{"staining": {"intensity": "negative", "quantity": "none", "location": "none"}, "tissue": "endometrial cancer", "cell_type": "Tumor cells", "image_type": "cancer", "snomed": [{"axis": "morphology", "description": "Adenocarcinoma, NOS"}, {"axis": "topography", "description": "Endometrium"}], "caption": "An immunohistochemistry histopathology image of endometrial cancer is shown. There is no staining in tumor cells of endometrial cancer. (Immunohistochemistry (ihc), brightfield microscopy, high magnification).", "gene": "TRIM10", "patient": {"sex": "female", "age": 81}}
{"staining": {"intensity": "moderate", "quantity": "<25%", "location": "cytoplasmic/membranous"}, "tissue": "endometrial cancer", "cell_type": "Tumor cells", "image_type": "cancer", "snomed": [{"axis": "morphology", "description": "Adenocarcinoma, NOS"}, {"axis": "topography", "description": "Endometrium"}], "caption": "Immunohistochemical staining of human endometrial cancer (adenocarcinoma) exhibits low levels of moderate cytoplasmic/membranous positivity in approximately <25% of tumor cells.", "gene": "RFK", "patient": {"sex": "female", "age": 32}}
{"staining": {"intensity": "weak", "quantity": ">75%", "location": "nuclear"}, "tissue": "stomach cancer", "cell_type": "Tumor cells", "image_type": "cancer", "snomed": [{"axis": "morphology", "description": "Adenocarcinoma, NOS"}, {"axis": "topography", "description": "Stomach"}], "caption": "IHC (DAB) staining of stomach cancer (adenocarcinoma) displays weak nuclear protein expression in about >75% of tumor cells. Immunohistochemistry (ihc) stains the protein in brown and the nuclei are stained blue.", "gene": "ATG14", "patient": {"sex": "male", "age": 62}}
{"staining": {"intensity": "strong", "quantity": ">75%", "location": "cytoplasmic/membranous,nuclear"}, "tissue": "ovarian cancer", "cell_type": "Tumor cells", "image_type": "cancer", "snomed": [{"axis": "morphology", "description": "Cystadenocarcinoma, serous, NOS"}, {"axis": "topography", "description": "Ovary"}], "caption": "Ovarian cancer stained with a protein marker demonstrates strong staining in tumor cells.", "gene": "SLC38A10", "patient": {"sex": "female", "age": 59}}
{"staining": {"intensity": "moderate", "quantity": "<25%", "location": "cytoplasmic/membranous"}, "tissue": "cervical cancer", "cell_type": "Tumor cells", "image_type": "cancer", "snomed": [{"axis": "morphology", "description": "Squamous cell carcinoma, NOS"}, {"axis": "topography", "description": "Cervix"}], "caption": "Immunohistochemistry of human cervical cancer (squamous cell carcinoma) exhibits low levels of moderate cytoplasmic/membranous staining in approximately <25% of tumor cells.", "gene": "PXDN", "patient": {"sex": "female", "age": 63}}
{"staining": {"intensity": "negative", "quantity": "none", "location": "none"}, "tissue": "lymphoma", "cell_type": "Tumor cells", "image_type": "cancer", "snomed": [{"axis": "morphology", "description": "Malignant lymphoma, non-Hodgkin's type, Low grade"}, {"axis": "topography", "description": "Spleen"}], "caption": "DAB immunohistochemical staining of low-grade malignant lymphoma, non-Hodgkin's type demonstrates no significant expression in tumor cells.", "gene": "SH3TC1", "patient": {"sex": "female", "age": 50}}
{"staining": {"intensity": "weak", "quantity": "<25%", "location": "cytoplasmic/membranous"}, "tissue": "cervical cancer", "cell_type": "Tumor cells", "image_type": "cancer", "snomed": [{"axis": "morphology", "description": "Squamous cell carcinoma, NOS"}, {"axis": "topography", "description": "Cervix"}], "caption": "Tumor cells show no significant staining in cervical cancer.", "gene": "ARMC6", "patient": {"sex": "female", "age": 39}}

▸ The problem: Nothing in the records should be altered when they are written out again.

▸ Reply:
{"staining": {"intensity": "negative", "quantity": "none", "location": "none"}, "tissue": "endometrial cancer", "cell_type": "Tumor cells", "image_type": "cancer", "snomed": [{"axis": "morphology", "description": "Adenocarcinoma, NOS"}, {"axis": "topography", "description": "Endometrium"}], "caption": "An immunohistochemistry histopathology image of endometrial cancer is shown. There is no staining in tumor cells of endometrial cancer. (Immunohistochemistry (ihc), brightfield microscopy, high magnification).", "gene": "TRIM10", "patient": {"sex": "female", "age": 81}}
{"staining": {"intensity": "moderate", "quantity": "<25%", "location": "cytoplasmic/membranous"}, "tissue": "endometrial cancer", "cell_type": "Tumor cells", "image_type": "cancer", "snomed": [{"axis": "morphology", "description": "Adenocarcinoma, NOS"}, {"axis": "topography", "description": "Endometrium"}], "caption": "Immunohistochemical staining of human endometrial cancer (adenocarcinoma) exhibits low levels of moderate cytoplasmic/membranous positivity in approximately <25% of tumor cells.", "gene": "RFK", "patient": {"sex": "female", "age": 32}}
{"staining": {"intensity": "weak", "quantity": ">75%", "location": "nuclear"}, "tissue": "stomach cancer", "cell_type": "Tumor cells", "image_type": "cancer", "snomed": [{"axis": "morphology", "description": "Adenocarcinoma, NOS"}, {"axis": "topography", "description": "Stomach"}], "caption": "IHC (DAB) staining of stomach cancer (adenocarcinoma) displays weak nuclear protein expression in about >75% of tumor cells. Immunohistochemistry (ihc) stains the protein in brown and the nuclei are stained blue.", "gene": "ATG14", "patient": {"sex": "male", "age": 62}}
{"staining": {"intensity": "strong", "quantity": ">75%", "location": "cytoplasmic/membranous,nuclear"}, "tissue": "ovarian cancer", "cell_type": "Tumor cells", "image_type": "cancer", "snomed": [{"axis": "morphology", "description": "Cystadenocarcinoma, serous, NOS"}, {"axis": "topography", "description": "Ovary"}], "caption": "Ovarian cancer stained with a protein marker demonstrates strong staining in tumor cells.", "gene": "SLC38A10", "patient": {"sex": "female", "age": 59}}
{"staining": {"intensity": "moderate", "quantity": "<25%", "location": "cytoplasmic/membranous"}, "tissue": "cervical cancer", "cell_type": "Tumor cells", "image_type": "cancer", "snomed": [{"axis": "morphology", "description": "Squamous cell carcinoma, NOS"}, {"axis": "topography", "description": "Cervix"}], "caption": "Immunohistochemistry of human cervical cancer (squamous cell carcinoma) exhibits low levels of moderate cytoplasmic/membranous staining in approximately <25% of tumor cells.", "gene": "PXDN", "patient": {"sex": "female", "age": 63}}
{"staining": {"intensity": "negative", "quantity": "none", "location": "none"}, "tissue": "lymphoma", "cell_type": "Tumor cells", "image_type": "cancer", "snomed": [{"axis": "morphology", "description": "Malignant lymphoma, non-Hodgkin's type, Low grade"}, {"axis": "topography", "description": "Spleen"}], "caption": "DAB immunohistochemical staining of low-grade malignant lymphoma, non-Hodgkin's type demonstrates no significant expression in tumor cells.", "gene": "SH3TC1", "patient": {"sex": "female", "age": 50}}
{"staining": {"intensity": "weak", "quantity": "<25%", "location": "cytoplasmic/membranous"}, "tissue": "cervical cancer", "cell_type": "Tumor cells", "image_type": "cancer", "snomed": [{"axis": "morphology", "description": "Squamous cell carcinoma, NOS"}, {"axis": "topography", "description": "Cervix"}], "caption": "Tumor cells show no significant staining in cervical cancer.", "gene": "ARMC6", "patient": {"sex": "female", "age": 39}}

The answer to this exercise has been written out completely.